# Assignment
Set down exactly the lines below between the line holding "cells show no" and the line holding "image shows no", inclusive; no other line belongs in the answer.
[[ Information supplied open ]]
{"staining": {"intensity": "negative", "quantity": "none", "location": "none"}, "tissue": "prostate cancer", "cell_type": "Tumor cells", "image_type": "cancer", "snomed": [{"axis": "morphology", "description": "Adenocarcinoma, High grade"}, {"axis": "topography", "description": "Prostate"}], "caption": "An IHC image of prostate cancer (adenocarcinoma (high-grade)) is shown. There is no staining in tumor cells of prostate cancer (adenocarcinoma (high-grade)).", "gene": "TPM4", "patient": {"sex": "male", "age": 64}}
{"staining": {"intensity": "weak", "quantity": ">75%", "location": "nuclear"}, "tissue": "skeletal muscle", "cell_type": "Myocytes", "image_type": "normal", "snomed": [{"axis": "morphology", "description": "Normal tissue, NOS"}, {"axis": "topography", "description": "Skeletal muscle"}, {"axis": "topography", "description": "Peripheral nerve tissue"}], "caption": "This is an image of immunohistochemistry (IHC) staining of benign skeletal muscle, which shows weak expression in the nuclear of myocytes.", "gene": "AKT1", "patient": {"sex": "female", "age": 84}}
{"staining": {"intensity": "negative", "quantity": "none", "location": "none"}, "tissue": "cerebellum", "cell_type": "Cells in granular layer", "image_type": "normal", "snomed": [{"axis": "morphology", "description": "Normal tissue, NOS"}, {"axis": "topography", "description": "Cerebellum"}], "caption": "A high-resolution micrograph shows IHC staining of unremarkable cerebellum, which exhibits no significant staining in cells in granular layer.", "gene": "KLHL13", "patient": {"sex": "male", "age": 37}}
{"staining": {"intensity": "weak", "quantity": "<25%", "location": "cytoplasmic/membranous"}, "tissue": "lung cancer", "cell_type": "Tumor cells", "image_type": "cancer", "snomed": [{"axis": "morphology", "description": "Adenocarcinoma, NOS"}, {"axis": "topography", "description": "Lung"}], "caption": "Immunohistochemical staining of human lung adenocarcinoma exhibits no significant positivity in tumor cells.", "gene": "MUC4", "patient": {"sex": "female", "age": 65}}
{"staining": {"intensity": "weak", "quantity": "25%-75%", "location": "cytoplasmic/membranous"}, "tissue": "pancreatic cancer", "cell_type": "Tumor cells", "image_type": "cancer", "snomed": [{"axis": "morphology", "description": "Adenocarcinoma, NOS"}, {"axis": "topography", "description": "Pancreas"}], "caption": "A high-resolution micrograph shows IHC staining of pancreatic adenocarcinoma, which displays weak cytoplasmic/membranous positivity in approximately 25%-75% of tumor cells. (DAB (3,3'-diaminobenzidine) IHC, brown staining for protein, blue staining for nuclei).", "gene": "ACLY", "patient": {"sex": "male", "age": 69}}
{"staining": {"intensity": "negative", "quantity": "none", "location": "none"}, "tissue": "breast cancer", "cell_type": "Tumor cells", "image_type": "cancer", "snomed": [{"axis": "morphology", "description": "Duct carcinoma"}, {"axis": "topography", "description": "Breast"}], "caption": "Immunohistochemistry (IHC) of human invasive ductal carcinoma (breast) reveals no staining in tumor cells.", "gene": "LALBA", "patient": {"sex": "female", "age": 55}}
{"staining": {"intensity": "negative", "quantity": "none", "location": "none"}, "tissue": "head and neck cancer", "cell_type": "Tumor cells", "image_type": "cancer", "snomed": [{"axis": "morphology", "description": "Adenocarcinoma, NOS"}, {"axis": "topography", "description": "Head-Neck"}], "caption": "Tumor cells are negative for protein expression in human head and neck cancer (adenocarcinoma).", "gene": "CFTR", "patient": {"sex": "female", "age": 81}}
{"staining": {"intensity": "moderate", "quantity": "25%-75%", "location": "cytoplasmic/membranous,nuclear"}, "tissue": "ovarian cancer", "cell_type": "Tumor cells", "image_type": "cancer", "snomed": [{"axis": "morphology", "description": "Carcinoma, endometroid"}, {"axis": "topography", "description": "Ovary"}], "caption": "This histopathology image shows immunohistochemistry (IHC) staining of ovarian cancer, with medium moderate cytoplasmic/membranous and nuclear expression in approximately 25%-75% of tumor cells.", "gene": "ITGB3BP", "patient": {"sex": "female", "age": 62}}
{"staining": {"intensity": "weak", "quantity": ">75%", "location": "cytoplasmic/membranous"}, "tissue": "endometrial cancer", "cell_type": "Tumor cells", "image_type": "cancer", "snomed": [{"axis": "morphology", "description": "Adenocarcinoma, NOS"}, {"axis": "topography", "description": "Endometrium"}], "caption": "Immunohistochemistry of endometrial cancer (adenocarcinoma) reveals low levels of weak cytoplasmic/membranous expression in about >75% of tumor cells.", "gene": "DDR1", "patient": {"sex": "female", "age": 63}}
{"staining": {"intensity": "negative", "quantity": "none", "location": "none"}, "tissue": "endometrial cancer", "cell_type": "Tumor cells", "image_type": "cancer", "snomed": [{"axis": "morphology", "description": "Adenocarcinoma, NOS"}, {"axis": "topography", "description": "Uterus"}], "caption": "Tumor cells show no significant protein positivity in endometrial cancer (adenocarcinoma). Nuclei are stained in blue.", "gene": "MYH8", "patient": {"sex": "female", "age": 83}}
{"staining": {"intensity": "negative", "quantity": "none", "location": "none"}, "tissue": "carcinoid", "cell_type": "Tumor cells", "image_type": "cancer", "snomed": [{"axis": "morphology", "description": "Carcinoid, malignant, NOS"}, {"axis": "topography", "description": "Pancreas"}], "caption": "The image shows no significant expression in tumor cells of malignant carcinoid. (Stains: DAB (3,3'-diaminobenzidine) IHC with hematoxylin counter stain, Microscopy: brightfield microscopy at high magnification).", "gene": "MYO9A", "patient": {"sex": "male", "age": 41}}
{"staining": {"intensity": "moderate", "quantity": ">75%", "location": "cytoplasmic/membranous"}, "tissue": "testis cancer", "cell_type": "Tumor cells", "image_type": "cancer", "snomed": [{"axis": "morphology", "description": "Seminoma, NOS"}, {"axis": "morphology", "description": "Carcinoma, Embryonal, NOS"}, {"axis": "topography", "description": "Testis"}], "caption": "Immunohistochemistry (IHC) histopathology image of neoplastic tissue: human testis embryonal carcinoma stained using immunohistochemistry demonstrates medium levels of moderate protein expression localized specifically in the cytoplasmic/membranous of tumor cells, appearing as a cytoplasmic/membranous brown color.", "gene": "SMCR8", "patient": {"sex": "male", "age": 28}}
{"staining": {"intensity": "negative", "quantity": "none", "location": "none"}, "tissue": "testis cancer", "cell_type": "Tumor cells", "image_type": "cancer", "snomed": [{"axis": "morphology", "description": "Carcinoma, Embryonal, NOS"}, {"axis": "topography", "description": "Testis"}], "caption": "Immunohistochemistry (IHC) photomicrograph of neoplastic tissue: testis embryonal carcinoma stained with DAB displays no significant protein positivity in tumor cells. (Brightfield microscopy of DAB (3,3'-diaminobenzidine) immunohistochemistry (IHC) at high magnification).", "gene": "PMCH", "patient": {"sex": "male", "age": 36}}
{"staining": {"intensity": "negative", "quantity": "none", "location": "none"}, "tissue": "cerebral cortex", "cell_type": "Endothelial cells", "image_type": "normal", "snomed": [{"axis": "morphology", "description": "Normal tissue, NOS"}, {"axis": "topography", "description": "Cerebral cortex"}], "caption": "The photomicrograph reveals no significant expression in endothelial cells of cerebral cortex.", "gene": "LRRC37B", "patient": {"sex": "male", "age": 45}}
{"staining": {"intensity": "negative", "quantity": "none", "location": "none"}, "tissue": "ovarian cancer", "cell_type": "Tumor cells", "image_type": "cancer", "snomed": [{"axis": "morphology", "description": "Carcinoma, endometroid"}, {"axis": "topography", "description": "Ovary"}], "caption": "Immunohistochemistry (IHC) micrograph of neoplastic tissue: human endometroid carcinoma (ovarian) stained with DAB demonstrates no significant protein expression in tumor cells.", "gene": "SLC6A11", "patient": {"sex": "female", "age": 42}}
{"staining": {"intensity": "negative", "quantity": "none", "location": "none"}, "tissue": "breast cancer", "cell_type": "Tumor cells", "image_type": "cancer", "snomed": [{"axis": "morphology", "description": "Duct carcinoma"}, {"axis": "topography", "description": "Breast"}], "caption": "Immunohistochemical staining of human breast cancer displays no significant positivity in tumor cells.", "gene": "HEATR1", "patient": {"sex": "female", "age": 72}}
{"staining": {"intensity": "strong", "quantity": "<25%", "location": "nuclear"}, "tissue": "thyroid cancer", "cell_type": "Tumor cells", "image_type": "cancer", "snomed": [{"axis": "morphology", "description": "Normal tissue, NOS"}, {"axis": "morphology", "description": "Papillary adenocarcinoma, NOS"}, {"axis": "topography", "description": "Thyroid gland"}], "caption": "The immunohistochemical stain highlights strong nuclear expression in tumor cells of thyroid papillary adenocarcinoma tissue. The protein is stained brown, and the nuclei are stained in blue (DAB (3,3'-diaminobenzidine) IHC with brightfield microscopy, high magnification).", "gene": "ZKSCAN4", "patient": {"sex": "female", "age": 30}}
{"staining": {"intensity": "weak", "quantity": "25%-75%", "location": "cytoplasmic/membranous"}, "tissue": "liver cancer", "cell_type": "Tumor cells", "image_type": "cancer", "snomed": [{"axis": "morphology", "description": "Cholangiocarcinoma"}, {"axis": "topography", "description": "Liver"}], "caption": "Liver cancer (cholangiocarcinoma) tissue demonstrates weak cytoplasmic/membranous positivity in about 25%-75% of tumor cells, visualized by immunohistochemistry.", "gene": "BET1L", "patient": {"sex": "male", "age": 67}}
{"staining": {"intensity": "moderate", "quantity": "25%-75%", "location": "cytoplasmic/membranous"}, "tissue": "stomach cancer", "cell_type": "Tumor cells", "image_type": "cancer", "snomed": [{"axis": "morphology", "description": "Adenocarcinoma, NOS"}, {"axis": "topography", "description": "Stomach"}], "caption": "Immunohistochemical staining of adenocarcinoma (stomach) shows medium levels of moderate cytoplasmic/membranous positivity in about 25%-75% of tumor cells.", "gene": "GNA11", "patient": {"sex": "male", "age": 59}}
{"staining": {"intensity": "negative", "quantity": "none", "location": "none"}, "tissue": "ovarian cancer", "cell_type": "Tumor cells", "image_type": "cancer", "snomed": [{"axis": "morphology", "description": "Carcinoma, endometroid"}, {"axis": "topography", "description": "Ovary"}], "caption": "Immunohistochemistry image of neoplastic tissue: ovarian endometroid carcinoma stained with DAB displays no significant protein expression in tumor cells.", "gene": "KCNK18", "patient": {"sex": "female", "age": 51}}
[[ Information supplied closed ]]
# Answer below
{"staining": {"intensity": "negative", "quantity": "none", "location": "none"}, "tissue": "endometrial cancer", "cell_type": "Tumor cells", "image_type": "cancer", "snomed": [{"axis": "morphology", "description": "Adenocarcinoma, NOS"}, {"axis": "topography", "description": "Uterus"}], "caption": "Tumor cells show no significant protein positivity in endometrial cancer (adenocarcinoma). Nuclei are stained in blue.", "gene": "MYH8", "patient": {"sex": "female", "age": 83}}
{"staining": {"intensity": "negative", "quantity": "none", "location": "none"}, "tissue": "carcinoid", "cell_type": "Tumor cells", "image_type": "cancer", "snomed": [{"axis": "morphology", "description": "Carcinoid, malignant, NOS"}, {"axis": "topography", "description": "Pancreas"}], "caption": "The image shows no significant expression in tumor cells of malignant carcinoid. (Stains: DAB (3,3'-diaminobenzidine) IHC with hematoxylin counter stain, Microscopy: brightfield microscopy at high magnification).", "gene": "MYO9A", "patient": {"sex": "male", "age": 41}}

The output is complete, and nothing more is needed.